◆ **Dataset excerpts**
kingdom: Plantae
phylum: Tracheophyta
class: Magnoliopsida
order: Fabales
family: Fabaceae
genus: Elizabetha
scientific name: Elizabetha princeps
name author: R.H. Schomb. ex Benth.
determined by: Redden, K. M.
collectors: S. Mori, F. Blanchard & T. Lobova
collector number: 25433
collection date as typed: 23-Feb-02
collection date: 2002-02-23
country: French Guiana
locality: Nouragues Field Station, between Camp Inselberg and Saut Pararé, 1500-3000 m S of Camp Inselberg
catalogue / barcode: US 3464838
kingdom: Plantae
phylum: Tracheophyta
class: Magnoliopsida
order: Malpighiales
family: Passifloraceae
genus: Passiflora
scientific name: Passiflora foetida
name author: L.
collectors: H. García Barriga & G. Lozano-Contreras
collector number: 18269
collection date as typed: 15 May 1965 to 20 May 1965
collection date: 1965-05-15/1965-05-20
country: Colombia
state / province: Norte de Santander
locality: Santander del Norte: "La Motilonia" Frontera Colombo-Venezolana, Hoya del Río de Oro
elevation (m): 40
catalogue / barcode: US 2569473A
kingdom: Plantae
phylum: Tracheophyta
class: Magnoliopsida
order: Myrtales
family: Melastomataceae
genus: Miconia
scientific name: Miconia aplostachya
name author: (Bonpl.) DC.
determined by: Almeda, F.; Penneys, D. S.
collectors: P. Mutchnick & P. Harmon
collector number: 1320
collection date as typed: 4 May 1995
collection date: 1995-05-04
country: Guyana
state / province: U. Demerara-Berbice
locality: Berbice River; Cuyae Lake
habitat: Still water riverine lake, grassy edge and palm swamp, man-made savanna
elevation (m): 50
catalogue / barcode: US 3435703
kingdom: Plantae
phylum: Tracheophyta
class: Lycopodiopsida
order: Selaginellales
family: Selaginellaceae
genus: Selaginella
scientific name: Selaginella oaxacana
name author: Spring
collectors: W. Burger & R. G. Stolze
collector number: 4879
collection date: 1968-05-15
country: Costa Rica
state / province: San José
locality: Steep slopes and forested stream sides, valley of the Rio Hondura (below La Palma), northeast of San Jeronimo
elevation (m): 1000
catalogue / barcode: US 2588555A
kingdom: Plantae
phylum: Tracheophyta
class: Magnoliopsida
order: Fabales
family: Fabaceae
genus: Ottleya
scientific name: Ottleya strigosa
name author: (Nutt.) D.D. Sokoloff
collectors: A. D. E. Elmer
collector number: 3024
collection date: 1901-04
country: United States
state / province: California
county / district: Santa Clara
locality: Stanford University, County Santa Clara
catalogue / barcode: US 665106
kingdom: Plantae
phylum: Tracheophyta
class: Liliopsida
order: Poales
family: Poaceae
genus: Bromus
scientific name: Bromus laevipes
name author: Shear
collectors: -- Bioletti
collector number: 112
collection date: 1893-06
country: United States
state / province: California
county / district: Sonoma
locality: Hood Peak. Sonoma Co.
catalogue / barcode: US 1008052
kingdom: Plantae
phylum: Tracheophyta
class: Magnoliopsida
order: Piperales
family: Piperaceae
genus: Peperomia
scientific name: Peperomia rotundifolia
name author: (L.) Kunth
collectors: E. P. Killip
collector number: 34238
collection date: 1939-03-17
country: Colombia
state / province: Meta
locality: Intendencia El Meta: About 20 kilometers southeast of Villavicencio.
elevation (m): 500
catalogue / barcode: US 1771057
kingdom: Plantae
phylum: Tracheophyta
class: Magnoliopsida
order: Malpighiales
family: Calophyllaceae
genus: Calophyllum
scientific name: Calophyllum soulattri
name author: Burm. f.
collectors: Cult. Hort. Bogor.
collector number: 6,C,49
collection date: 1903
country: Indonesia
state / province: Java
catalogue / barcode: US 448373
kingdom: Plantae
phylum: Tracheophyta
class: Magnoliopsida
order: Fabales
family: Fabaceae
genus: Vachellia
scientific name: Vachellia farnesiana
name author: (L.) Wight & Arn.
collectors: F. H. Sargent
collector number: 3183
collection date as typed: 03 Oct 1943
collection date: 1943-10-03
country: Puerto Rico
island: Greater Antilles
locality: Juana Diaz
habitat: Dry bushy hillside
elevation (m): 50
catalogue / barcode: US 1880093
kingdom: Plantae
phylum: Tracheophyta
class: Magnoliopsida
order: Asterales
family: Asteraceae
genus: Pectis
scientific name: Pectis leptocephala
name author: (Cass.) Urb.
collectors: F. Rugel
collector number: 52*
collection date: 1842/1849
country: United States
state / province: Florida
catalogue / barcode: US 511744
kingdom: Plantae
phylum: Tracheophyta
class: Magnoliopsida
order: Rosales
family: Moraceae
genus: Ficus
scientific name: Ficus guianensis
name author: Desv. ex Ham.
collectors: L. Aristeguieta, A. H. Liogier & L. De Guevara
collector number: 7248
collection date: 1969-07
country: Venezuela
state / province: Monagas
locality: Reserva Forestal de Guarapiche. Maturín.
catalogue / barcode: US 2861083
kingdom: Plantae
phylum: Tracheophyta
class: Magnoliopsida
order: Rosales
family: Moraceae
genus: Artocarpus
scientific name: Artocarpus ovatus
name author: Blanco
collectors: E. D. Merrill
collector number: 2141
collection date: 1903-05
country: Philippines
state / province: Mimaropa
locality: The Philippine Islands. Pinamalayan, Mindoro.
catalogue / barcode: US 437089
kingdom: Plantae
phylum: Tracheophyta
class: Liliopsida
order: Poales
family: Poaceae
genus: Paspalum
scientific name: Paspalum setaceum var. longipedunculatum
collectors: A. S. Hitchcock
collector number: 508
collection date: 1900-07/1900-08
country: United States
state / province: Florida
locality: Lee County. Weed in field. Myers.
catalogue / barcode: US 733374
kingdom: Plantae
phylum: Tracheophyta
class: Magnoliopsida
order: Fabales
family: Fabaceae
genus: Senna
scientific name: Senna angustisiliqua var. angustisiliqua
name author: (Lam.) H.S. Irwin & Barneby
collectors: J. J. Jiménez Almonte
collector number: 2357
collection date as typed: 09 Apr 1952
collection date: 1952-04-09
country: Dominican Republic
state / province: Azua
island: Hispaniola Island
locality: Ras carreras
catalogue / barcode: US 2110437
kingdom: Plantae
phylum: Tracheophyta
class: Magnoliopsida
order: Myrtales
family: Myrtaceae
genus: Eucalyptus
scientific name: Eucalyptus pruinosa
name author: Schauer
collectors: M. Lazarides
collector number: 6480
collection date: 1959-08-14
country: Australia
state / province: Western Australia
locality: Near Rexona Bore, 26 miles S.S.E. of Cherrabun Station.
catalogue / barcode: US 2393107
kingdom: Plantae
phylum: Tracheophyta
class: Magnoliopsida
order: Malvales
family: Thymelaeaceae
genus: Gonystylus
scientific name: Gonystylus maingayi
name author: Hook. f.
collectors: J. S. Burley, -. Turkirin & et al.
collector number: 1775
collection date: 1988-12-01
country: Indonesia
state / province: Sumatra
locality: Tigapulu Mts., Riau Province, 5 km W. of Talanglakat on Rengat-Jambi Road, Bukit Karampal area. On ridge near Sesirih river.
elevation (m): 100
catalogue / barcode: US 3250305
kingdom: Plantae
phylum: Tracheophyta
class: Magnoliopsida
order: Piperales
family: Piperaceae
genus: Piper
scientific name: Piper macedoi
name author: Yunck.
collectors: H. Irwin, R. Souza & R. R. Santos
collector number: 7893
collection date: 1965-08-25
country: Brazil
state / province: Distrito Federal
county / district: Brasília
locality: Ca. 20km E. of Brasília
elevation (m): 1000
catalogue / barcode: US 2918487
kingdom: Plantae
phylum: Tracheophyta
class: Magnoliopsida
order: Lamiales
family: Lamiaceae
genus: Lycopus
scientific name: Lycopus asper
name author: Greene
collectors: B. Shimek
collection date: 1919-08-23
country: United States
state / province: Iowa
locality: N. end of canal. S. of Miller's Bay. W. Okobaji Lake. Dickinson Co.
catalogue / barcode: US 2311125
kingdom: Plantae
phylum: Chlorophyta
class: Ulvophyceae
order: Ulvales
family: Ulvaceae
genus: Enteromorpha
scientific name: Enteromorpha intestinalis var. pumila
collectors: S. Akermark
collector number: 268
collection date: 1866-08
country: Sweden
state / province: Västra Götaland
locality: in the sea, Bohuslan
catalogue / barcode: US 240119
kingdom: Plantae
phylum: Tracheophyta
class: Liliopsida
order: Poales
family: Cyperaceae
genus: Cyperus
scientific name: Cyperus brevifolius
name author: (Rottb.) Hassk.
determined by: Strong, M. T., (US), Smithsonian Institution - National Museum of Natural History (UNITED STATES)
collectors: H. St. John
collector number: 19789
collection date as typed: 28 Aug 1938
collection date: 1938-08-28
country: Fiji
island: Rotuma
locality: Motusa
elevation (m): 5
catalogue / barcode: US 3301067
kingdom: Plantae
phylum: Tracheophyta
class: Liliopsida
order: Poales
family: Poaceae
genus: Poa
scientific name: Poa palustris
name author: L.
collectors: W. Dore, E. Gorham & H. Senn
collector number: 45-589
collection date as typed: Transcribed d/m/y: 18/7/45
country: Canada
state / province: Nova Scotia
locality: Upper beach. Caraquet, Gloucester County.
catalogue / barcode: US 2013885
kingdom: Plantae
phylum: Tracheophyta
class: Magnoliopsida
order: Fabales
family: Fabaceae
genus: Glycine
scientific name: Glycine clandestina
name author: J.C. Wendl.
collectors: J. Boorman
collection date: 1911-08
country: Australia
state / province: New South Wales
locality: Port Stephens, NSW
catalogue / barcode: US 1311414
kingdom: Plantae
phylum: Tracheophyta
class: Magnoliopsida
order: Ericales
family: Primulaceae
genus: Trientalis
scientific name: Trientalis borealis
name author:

◆ **Task to carry out**
Copy out the entries above, from their very first line through the line that contains "determined by: Redden, K. M.", including that line and changing nothing.

◆ **Result of this exercise**
kingdom: Plantae
phylum: Tracheophyta
class: Magnoliopsida
order: Fabales
family: Fabaceae
genus: Elizabetha
scientific name: Elizabetha princeps
name author: R.H. Schomb. ex Benth.
determined by: Redden, K. M.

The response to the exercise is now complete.